Sebelumnya, Bupati Banyumas Achmad Husein mewacanakan pemanfaatan ciu tersebut untuk dijadikan bahan baku pembersih tangan. ”Satu hari mereka bisa menghasilkan 2.000 liter ciu,” kata Husein.
Kepala Bagian Protokol dan Komunikasi Pimpinan Sekretariat Daerah Kabupaten Banyumas Deskart S Jatmiko menyampaikan, wacana ini masih menjadi bahan pembicaraan, tetapi belum ada keputusan. ”Ada gejala di pasaran hand sanitizer hilang dari peredaran. Dengan hilangnya itu, kami pemerintah daerah sedang memikirkan bagaimana memproduksi dari bahan baku lokal,” kata Deskart. Langkah teknis akan disiapkan organisasi perangkat daerah terkait.
Dihubungi secara terpisah, pengajar pada Departemen Mikrobiologi Fakultas Biologi Universitas Jenderal Soedirman, Purwokerto, Aris Mumpuni, mengatakan, secara teori ciu tersebut masih perlu ditingkatkan kadar alkoholnya minimal menjadi 70 persen.
Konsekuensinya, biaya produksi menjadi tinggi dan diperlukan subsidi dari pemerintah. ”Kalau pemerintah serius mau memanfaatkan ciu ini, masih perlu adanya sentuhan proses peningkatan kadar alkohol. Ini satu momentum yang baik untuk mengangkat bahwa di Banyumas ada produk yang oleh sebagian orang dianggap begini-begini (negatif), tetapi di satu sisi bisa dimanfaatkan,” tutur Aris.

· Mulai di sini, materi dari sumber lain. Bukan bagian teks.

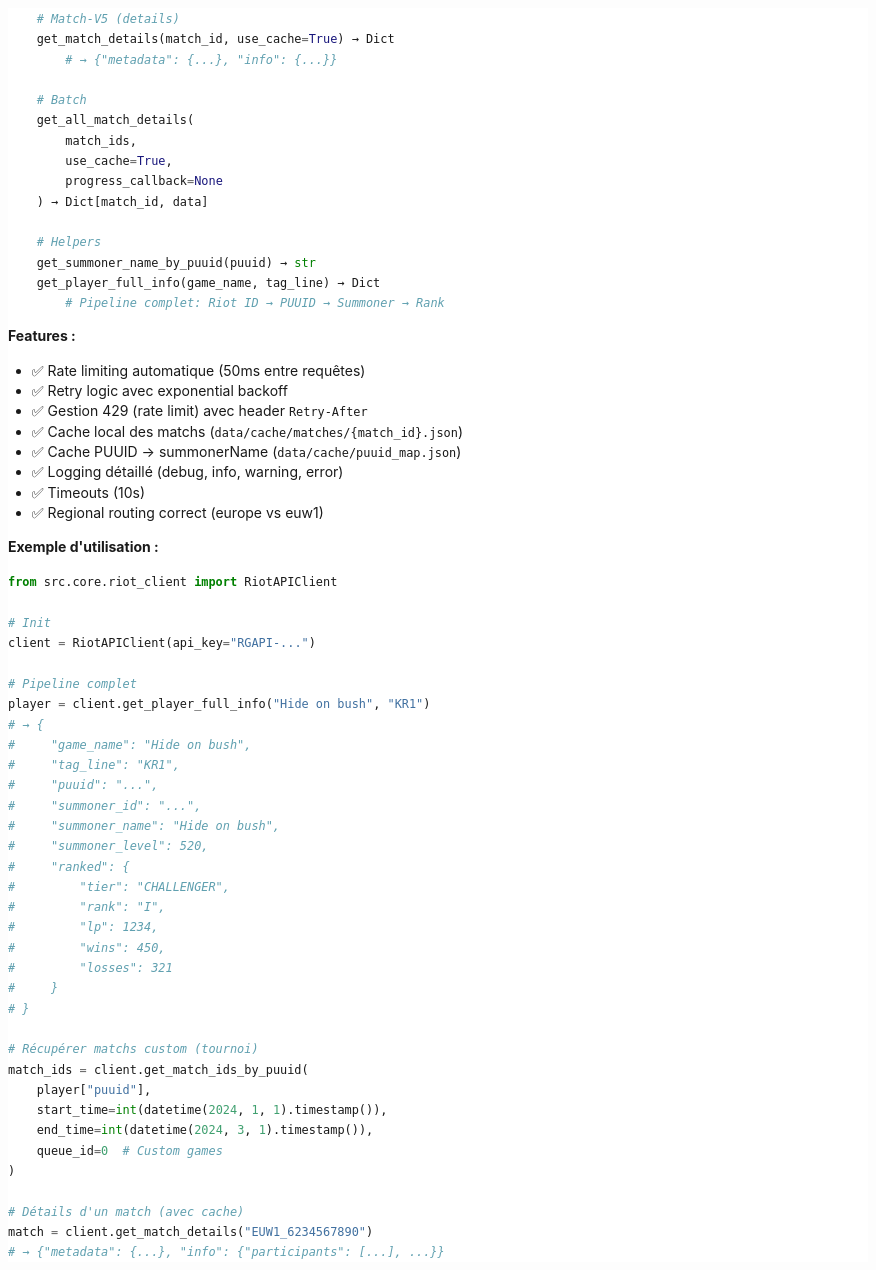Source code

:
 ```python
    # Match-V5 (details)
    get_match_details(match_id, use_cache=True) → Dict
        # → {"metadata": {...}, "info": {...}}
    
    # Batch
    get_all_match_details(
        match_ids, 
        use_cache=True,
        progress_callback=None
    ) → Dict[match_id, data]
    
    # Helpers
    get_summoner_name_by_puuid(puuid) → str
    get_player_full_info(game_name, tag_line) → Dict
        # Pipeline complet: Riot ID → PUUID → Summoner → Rank
```

**Features :**
- ✅ Rate limiting automatique (50ms entre requêtes)
- ✅ Retry logic avec exponential backoff
- ✅ Gestion 429 (rate limit) avec header `Retry-After`
- ✅ Cache local des matchs (`data/cache/matches/{match_id}.json`)
- ✅ Cache PUUID → summonerName (`data/cache/puuid_map.json`)
- ✅ Logging détaillé (debug, info, warning, error)
- ✅ Timeouts (10s)
- ✅ Regional routing correct (europe vs euw1)

**Exemple d'utilisation :**
```python
from src.core.riot_client import RiotAPIClient

# Init
client = RiotAPIClient(api_key="RGAPI-...")

# Pipeline complet
player = client.get_player_full_info("Hide on bush", "KR1")
# → {
#     "game_name": "Hide on bush",
#     "tag_line": "KR1",
#     "puuid": "...",
#     "summoner_id": "...",
#     "summoner_name": "Hide on bush",
#     "summoner_level": 520,
#     "ranked": {
#         "tier": "CHALLENGER",
#         "rank": "I",
#         "lp": 1234,
#         "wins": 450,
#         "losses": 321
#     }
# }

# Récupérer matchs custom (tournoi)
match_ids = client.get_match_ids_by_puuid(
    player["puuid"],
    start_time=int(datetime(2024, 1, 1).timestamp()),
    end_time=int(datetime(2024, 3, 1).timestamp()),
    queue_id=0  # Custom games
)

# Détails d'un match (avec cache)
match = client.get_match_details("EUW1_6234567890")
# → {"metadata": {...}, "info": {"participants": [...], ...}}
```

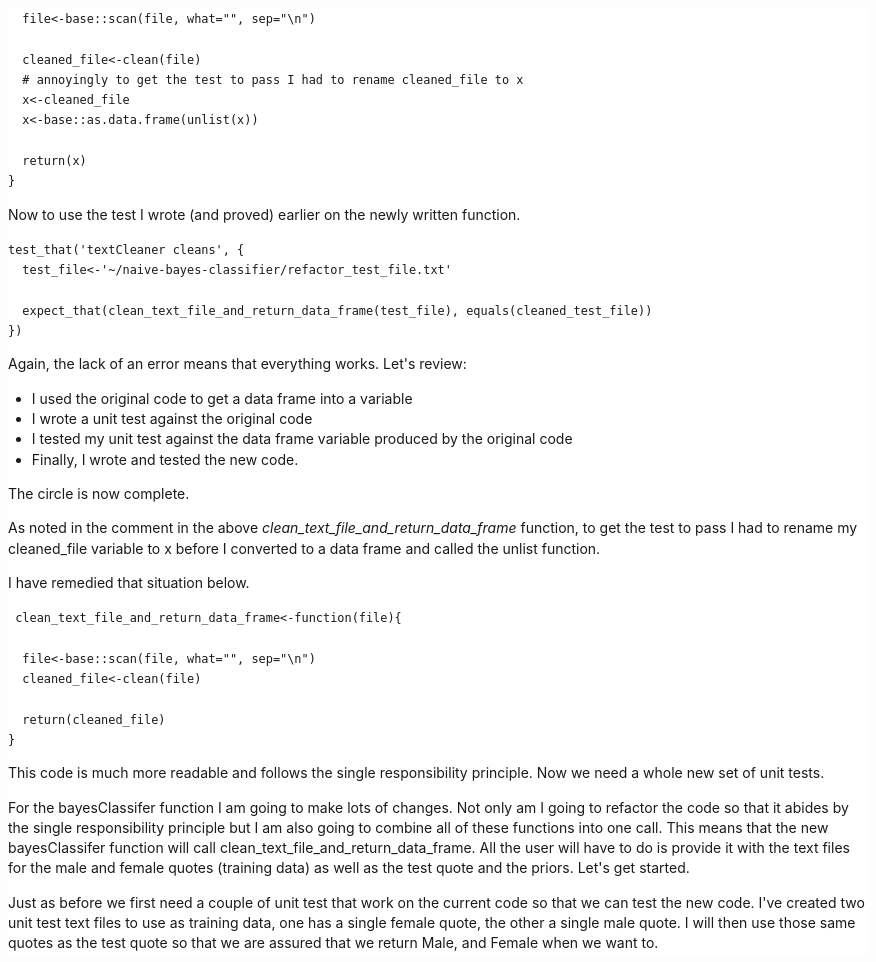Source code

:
 ```{r text_cleaner_refactored, echo=TRUE}
  file<-base::scan(file, what="", sep="\n")
  
  cleaned_file<-clean(file)
  # annoyingly to get the test to pass I had to rename cleaned_file to x
  x<-cleaned_file
  x<-base::as.data.frame(unlist(x))
    
  return(x)
}
```
Now to use the test I wrote (and proved) earlier on the newly written function.

```{r clean_text_file_and_return_data_frame unit test, echo=TRUE}
test_that('textCleaner cleans', {
  test_file<-'~/naive-bayes-classifier/refactor_test_file.txt'
  
  expect_that(clean_text_file_and_return_data_frame(test_file), equals(cleaned_test_file))
})
```
Again, the lack of an error means that everything works.  Let's review:

* I used the original code to get a data frame into a variable
* I wrote a unit test against the original code
* I tested my unit test against the data frame variable produced by the original code
* Finally, I wrote and tested the new code.

The circle is now complete.

As noted in the comment in the above *clean_text_file_and_return_data_frame* function, to get the test to pass I had to rename my cleaned_file variable to x before I converted to a data frame and called the unlist function.

I have remedied that situation below.
```{r clean_text_file_and_return_data_frame fixed, echo=TRUE}
 clean_text_file_and_return_data_frame<-function(file){
  
  file<-base::scan(file, what="", sep="\n")
  cleaned_file<-clean(file)
    
  return(cleaned_file)
}
```
This code is much more readable and follows the single responsibility principle.  Now we need a whole new set of unit tests.

For the bayesClassifer function I am going to make lots of changes.  Not only am I going to refactor the code so that it abides by the single responsibility principle but I am also going to combine all of these functions into one call.  This means that the new bayesClassifer function will call clean_text_file_and_return_data_frame.  All the user will have to do is provide it with the text files for the male and female quotes (training data) as well as the test quote and the priors.  Let's get started.

Just as before we first need a couple of unit test that work on the current code so that we can test the new code.  I've created two unit test text files to use as training data, one has a single female quote, the other a single male quote.  I will then use those same quotes as the test quote so that we are assured that we return Male, and Female when we want to. 
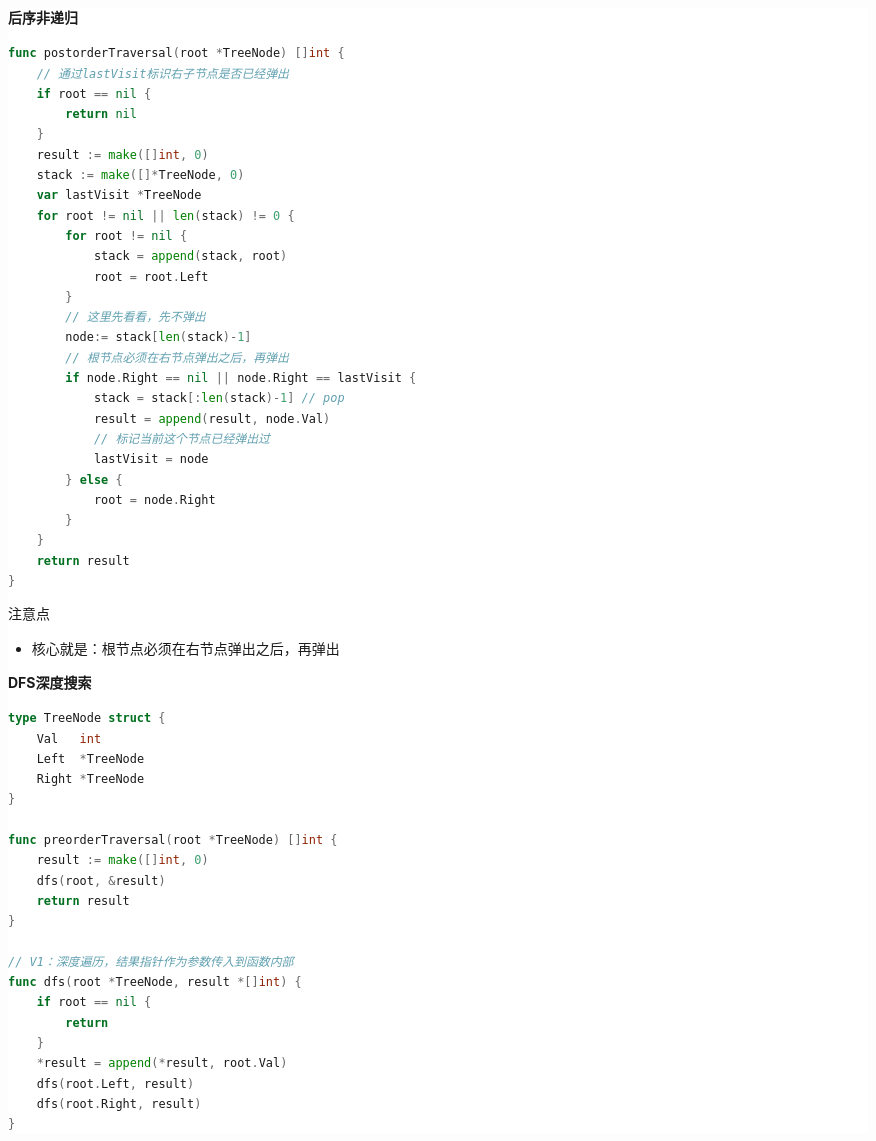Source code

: **后序非递归**

```go
func postorderTraversal(root *TreeNode) []int {
    // 通过lastVisit标识右子节点是否已经弹出
    if root == nil {
        return nil
    }
    result := make([]int, 0)
    stack := make([]*TreeNode, 0)
    var lastVisit *TreeNode
    for root != nil || len(stack) != 0 {
        for root != nil {
            stack = append(stack, root)
            root = root.Left
        }
        // 这里先看看，先不弹出
        node:= stack[len(stack)-1]
        // 根节点必须在右节点弹出之后，再弹出
        if node.Right == nil || node.Right == lastVisit {
            stack = stack[:len(stack)-1] // pop
            result = append(result, node.Val)
            // 标记当前这个节点已经弹出过
            lastVisit = node
        } else {
            root = node.Right
        }
    }
    return result
}
```

注意点

- 核心就是：根节点必须在右节点弹出之后，再弹出

**DFS深度搜索**

```go
type TreeNode struct {
    Val   int
    Left  *TreeNode
    Right *TreeNode
}

func preorderTraversal(root *TreeNode) []int {
    result := make([]int, 0)
    dfs(root, &result)
    return result
}

// V1：深度遍历，结果指针作为参数传入到函数内部
func dfs(root *TreeNode, result *[]int) {
    if root == nil {
        return
    }
    *result = append(*result, root.Val)
    dfs(root.Left, result)
    dfs(root.Right, result)
}
```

Aris memberi contoh, dari 200 liter ciu dengan kadar alkohol 30-50 persen yang dibeli dengan harga Rp 30.000 per liter, diperlukan modal sebanyak Rp 6 juta. Kemudian ditambah biaya produksi penyulingan ulang agar mencapai kadar alkohol 70 persen sekitar Rp 500.000. Biaya itu meliputi biaya listrik, bahan bakar minyak, dan tenaga kerja.

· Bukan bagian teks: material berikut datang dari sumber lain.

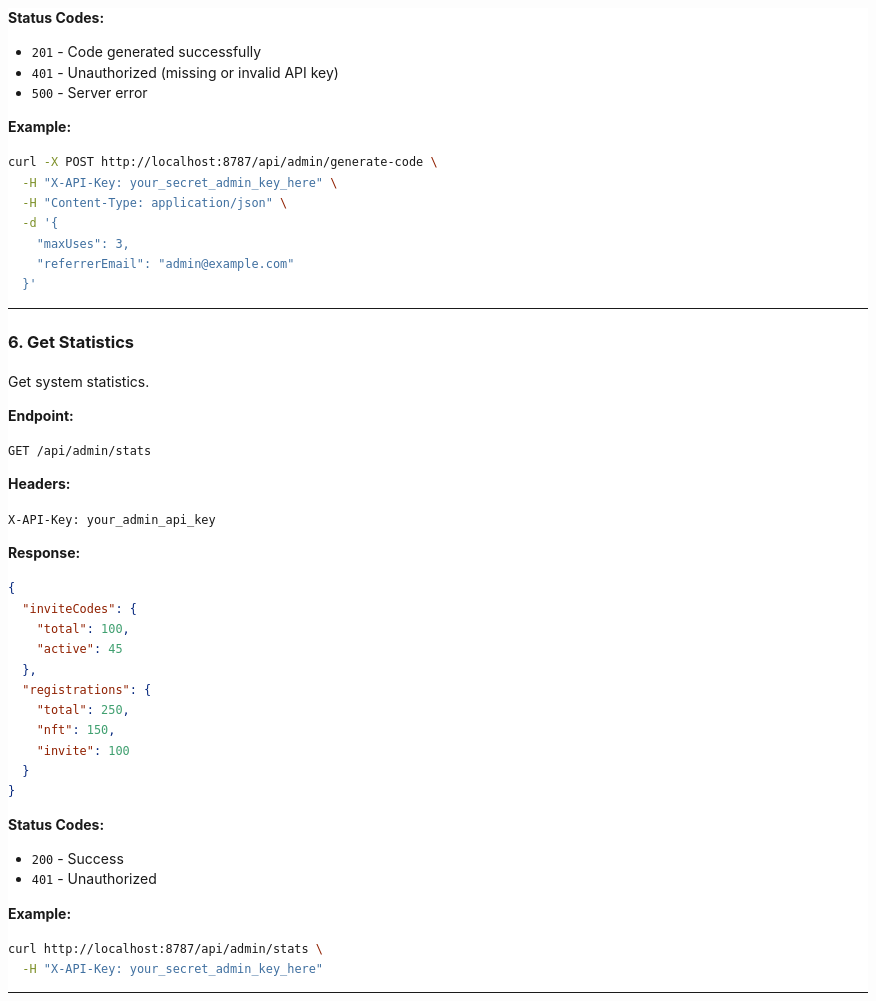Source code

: **Status Codes:**
- `201` - Code generated successfully
- `401` - Unauthorized (missing or invalid API key)
- `500` - Server error

**Example:**
```bash
curl -X POST http://localhost:8787/api/admin/generate-code \
  -H "X-API-Key: your_secret_admin_key_here" \
  -H "Content-Type: application/json" \
  -d '{
    "maxUses": 3,
    "referrerEmail": "admin@example.com"
  }'
```

---

### 6. Get Statistics

Get system statistics.

**Endpoint:**
```http
GET /api/admin/stats
```

**Headers:**
```
X-API-Key: your_admin_api_key
```

**Response:**
```json
{
  "inviteCodes": {
    "total": 100,
    "active": 45
  },
  "registrations": {
    "total": 250,
    "nft": 150,
    "invite": 100
  }
}
```

**Status Codes:**
- `200` - Success
- `401` - Unauthorized

**Example:**
```bash
curl http://localhost:8787/api/admin/stats \
  -H "X-API-Key: your_secret_admin_key_here"
```

---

Jadi, total modal dan biaya produksi mencapai sekitar Rp 6,5 juta. Sebanyak 200 liter ciu itu setelah diolah bisa menghasilkan produk dengan kadar alkohol 70 persen sebanyak 60 liter saja. Artinya, harga per liternya mencapai Rp 108.333,33. ”Agak tinggi, jatuhnya sekitar Rp 100.000 per liter. Jika wacana ini didukung pemerintah dengan subsidi untuk proses penyulingan, ini bisa jadi solusi,” ucapnya.

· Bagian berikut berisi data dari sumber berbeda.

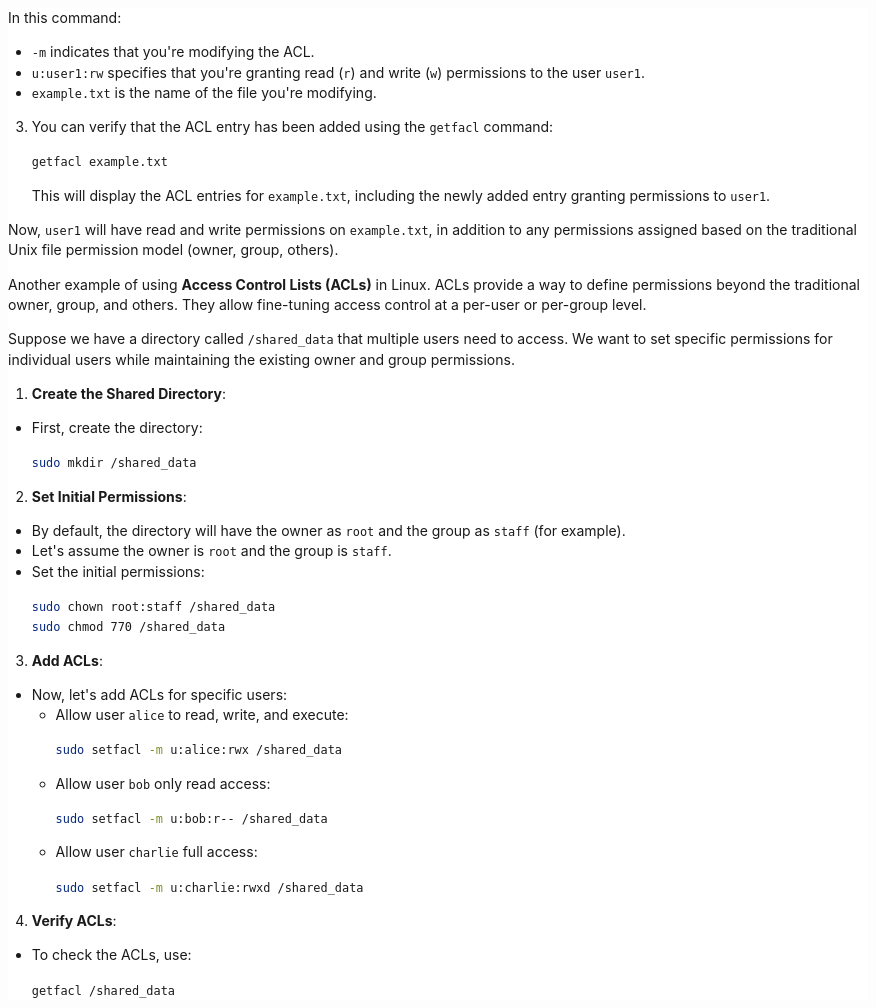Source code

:    In this command:
- `-m` indicates that you're modifying the ACL.
- `u:user1:rw` specifies that you're granting read (`r`) and write (`w`) permissions to the user `user1`.
- `example.txt` is the name of the file you're modifying.

3. You can verify that the ACL entry has been added using the `getfacl` command:

   ```
   getfacl example.txt
   ```

   This will display the ACL entries for `example.txt`, including the newly added entry granting permissions to `user1`.

Now, `user1` will have read and write permissions on `example.txt`, in addition to any permissions assigned based on the traditional Unix file permission model (owner, group, others).

Another example of using **Access Control Lists (ACLs)** in Linux. ACLs provide a way to define permissions beyond the traditional owner, group, and others. They allow fine-tuning access control at a per-user or per-group level.

Suppose we have a directory called `/shared_data` that multiple users need to access. We want to set specific permissions for individual users while maintaining the existing owner and group permissions.

1. **Create the Shared Directory**:
- First, create the directory:
  ```bash
  sudo mkdir /shared_data
  ```

2. **Set Initial Permissions**:
- By default, the directory will have the owner as `root` and the group as `staff` (for example).
- Let's assume the owner is `root` and the group is `staff`.
- Set the initial permissions:
  ```bash
  sudo chown root:staff /shared_data
  sudo chmod 770 /shared_data
  ```

3. **Add ACLs**:
- Now, let's add ACLs for specific users:
    - Allow user `alice` to read, write, and execute:
      ```bash
      sudo setfacl -m u:alice:rwx /shared_data
      ```
    - Allow user `bob` only read access:
      ```bash
      sudo setfacl -m u:bob:r-- /shared_data
      ```
    - Allow user `charlie` full access:
      ```bash
      sudo setfacl -m u:charlie:rwxd /shared_data
      ```

4. **Verify ACLs**:
- To check the ACLs, use:
  ```bash
  getfacl /shared_data
  ```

Selain itu, lanjut Aris, diperlukan juga sejumlah bahan campuran lain, seperti tambahan komponen pengental atau gel, antimikroba antijamur dan bakteri, dan juga gliserin supaya di tangan tidak terasa terlalu kering. ”(Wacana ini) Masuk akal, tetapi masih perlu diolah dulu,” kata Aris.